A seguito1 dell'introduzione - con legge n. 376/2000 - del delitto di doping si è posto il problema di individuare le sostanze che ne integrano la nozione. A due anni di distanza - con decreti 15 ottobre 2002 e 30 dicembre 2003 - il Ministero della salute ha provveduto a stilare (rectius: letteralmente, «ripartire in classi») la relativa lista, completando l'iter di «positivizzazione» di una nozione - sotto il profilo della semantica giuridica - decisamente carente.
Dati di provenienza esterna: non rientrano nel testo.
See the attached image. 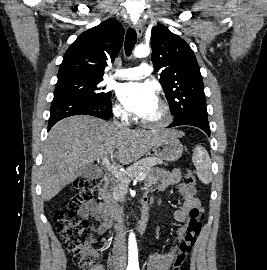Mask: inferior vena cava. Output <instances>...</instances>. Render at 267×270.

Il ritardo nell'emanazione dei decreti ministeriali ha posto il problema della qualificazione di condotte di assunzione, cessione e commercio di sostanze, poste in essere dopo l'entrata in vigore della legge 376 ma prima dell'emanazione dei complementari decreti ministeriali.

Essenzialmente due sono le alternative ricostruttive sul piano dogmatico, che si traducono, rispettivamente, nell'affermazione o nella negazione di autosufficienza delle norme incriminatrici di cui all'art. 9 commi 1 e 7 della citata legge. La teorica sostenibilità di entrambe le tesi ha trovato riscontro in due distinti orientamenti - inter se confliggenti - della giurisprudenza di legittimità.

@2. Gli orientamenti della Cassazione: la sentenza n. 46764/2004 e l'ordinanza n. 49949/ 2004.

Nella sentenza 4 novembre 2004 n. 46764 la sezione III della Corte di Cassazione ha affermato l'immediata operatività (id est: l'autosufficienza) delle fattispecie delineate dal legislatore del 2000 2. Si tratta di pronunzia che cassa la decisione di segno contrario del Tribunale di Bari, muovendo - in estrema sintesi - da un argomento letterale. In specie, atteso che ex art. 2 primo comma L. 376 all'Autorità amministrativa compete solo la «ripartizione in classi» delle sostanze dopanti, secondo la III sezione tale classificazione andrebbe effettuata «anche nel rispetto delle disposizioni della Convenzione di Strasburgo, ratificata ai sensi della L. 29 novembre 1995 n. 522». Premesso, pertanto, che l'Italia è vincolata al rispetto della Convenzione contro il doping firmata a Strasburgo il 16 novembre 1989 e che l'elenco degli agenti dopanti allegato al Trattato è stato recepito dall'art. 2 della legge di ratifica, nella lettera dell'art. 2 L. 376/2000 si dovrebbe ravvisare - alla stregua di questo primo orientamento ermeneutico - un rinvio recettizio a tale elenco. In quest'ottica, la L. 376, oltre a contenere le norme incriminatrici che puniscono il commercio ed - entro certi limiti 3 - l'assunzione, la somministrazione e la cessione di doping, di quest'ultimo definirebbe - sebbene per relationem - pure il concetto. Si tratterebbe - come peraltro sostenuto da parte della dottrina 4 - di norme incriminatrici perfette, in quanto tali immediatamente efficaci: se così fosse, i decreti ministeriali - lungi dal contenere elementi costitutivi della fattispecie astratta (e, precisamente, integrazioni esogene al precetto penale) - avrebbero carattere solo ricognitivo-classificatorio.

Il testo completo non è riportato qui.